Foreign Corrupt Practices Act Violations

Enacted in 1977, the Foreign Corrupt Practices Act (FCPA) was designed to outlaw and create penalties for bribing public officials. More specifically, the FCPA outlaws the payment of money, gifts, or offering to give money or a gift in for the purpose of influencing a foreign official to use their office or power in order to obtain, retain, or direct business. In addition, the act makes it unlawful to bribe a foreign political party or a candidate running for office in another country. The reach of the FCPA is great, as it applies to nay country in the world and includes actions not only of companies, but of the officers of the company, directors, employers, stockholders, and even agents such as consultants, and distributors.

In addition to prohibiting bribery, the FCPA also requires businesses to maintain accurate records and create and maintain a sort of internal affairs. The internal affairs requirements ensure that businesses are doing some self policing in order to ensure that assets are accessed and accounted for in a way that management of the company authorizes.

While the language of the FCPA may seem to include countless acts, there are several exceptions or affirmative defenses built into the statute. For example, the statute does not apply to routine government action. In addition, there are two affirmative defenses carved into the statute. First, if the payment, gift, or offer was given in accordance with the laws of the country in question, the act does not fall within the purview of the FCPA. Second, if the payment, gift, or offer was a reasonable expenditure, then the action is not illegal. Reasonable expenditures include, but are not limited to, travel and lodging expenses, expenses incurred for the promotion or demonstration of products, or expenses incurred in the execution of a contract with a foreign government or agency.
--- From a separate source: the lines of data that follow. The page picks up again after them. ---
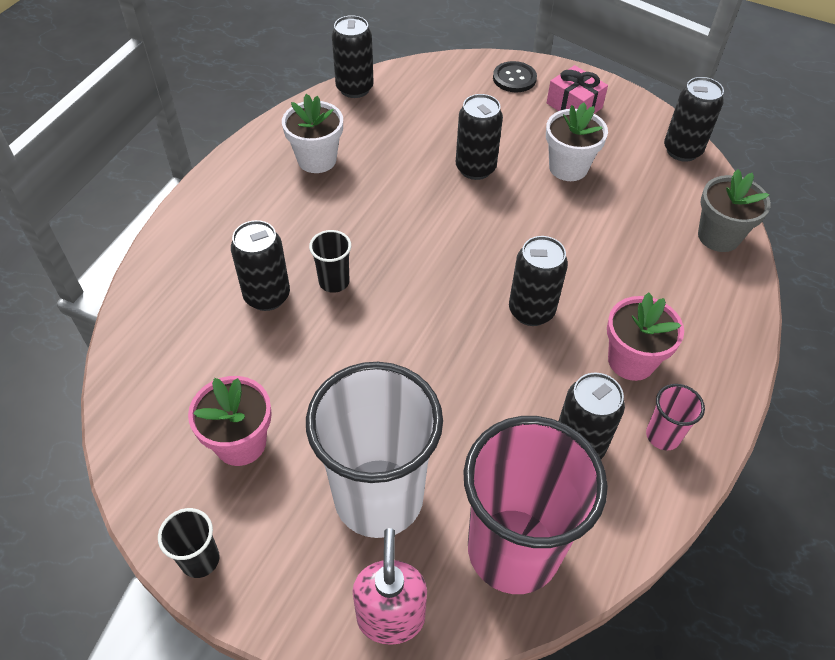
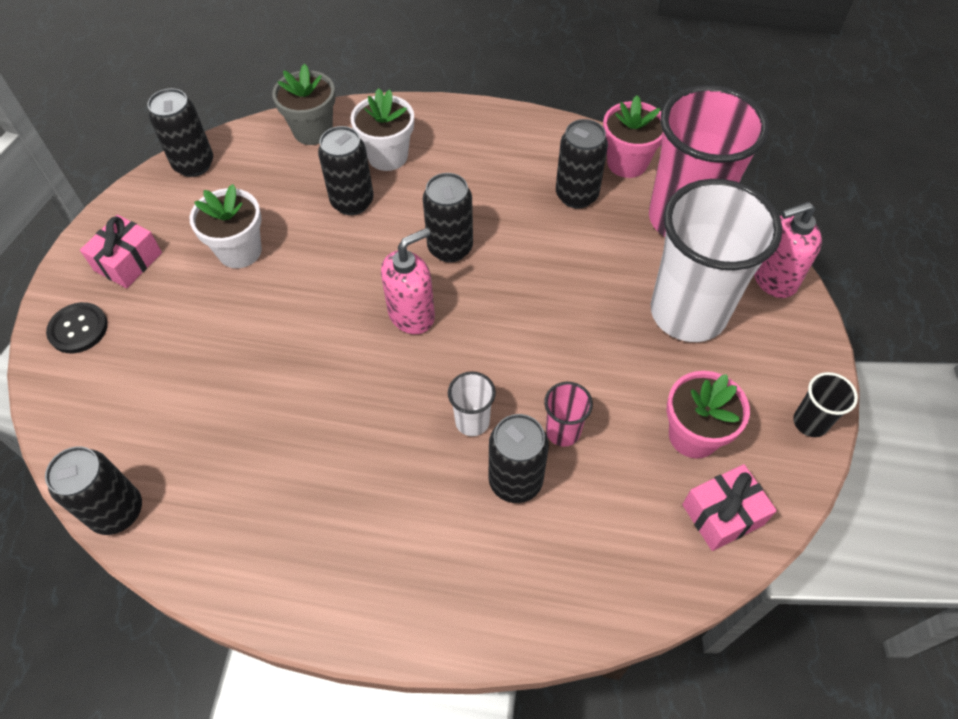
camera: 105 degrees left, 5 degrees up
(157, 434) = (722, 514): none -> pink gift
(317, 159) = (277, 509): white flower pot -> white flower pot (388, 156)
(334, 282) = (472, 421): black cup -> white cup
(460, 266) = (412, 315): none -> pink soap dispenser
(475, 168) = (258, 333): black can -> black can (352, 202)
(631, 361) = (479, 174): pink flower pot -> pink flower pot (627, 163)
(663, 436) = (544, 148): pink cup -> pink cup (563, 431)

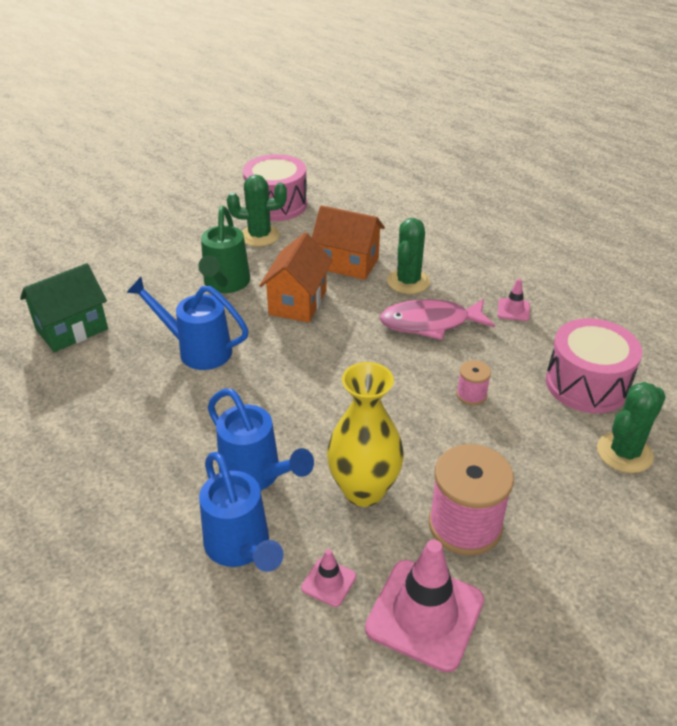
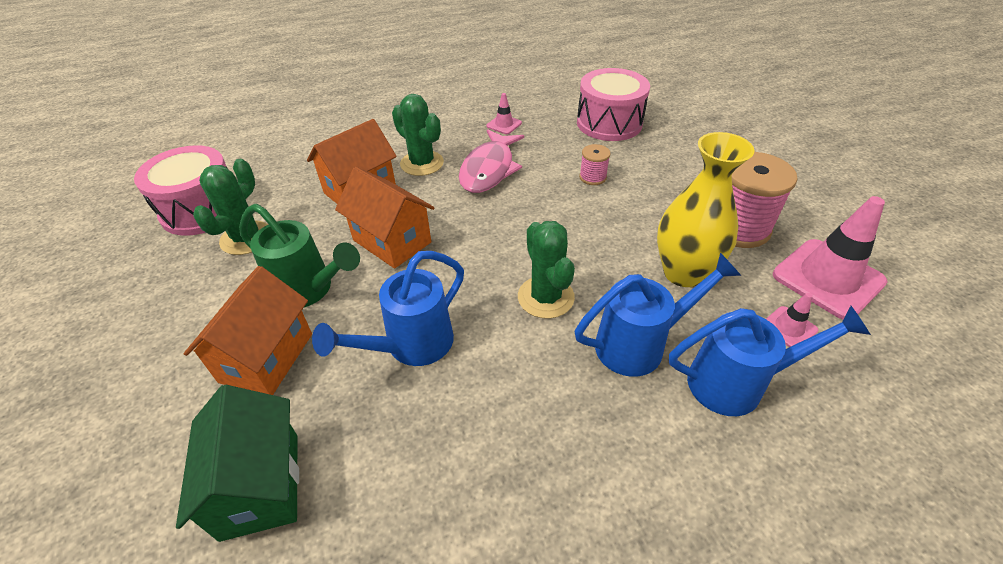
camera: 65 degrees left, 5 degrees up
(160, 292) = (266, 357): none -> orange house
(624, 453) = (685, 133): green cactus -> green cactus (545, 297)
The penalties for a violation of the FCPA can be severe. For those that violate the act and are a juridical person, the fine can be anywhere up to two million dollars. Any other person who violates the act faces a fine of up to $100,000 in addition to a prison sentence of up to five years. In addition to monetary penalties, in some cases injunctive relief is appropriate. According to the language of the statute, the Attorney General, if he or she suspects a violation of the act is about to occur, can bring the case in an appropriate court and be given a temporary restraining order. This temporary restraining order could easily turn into a permanent injunction, keeping the person or company from ever performing the act in question. Further, the Attorney General is given the power to subpoena records and testimony from members of a business, and a failure to comply with the subpoena mean the person will be in contempt of court.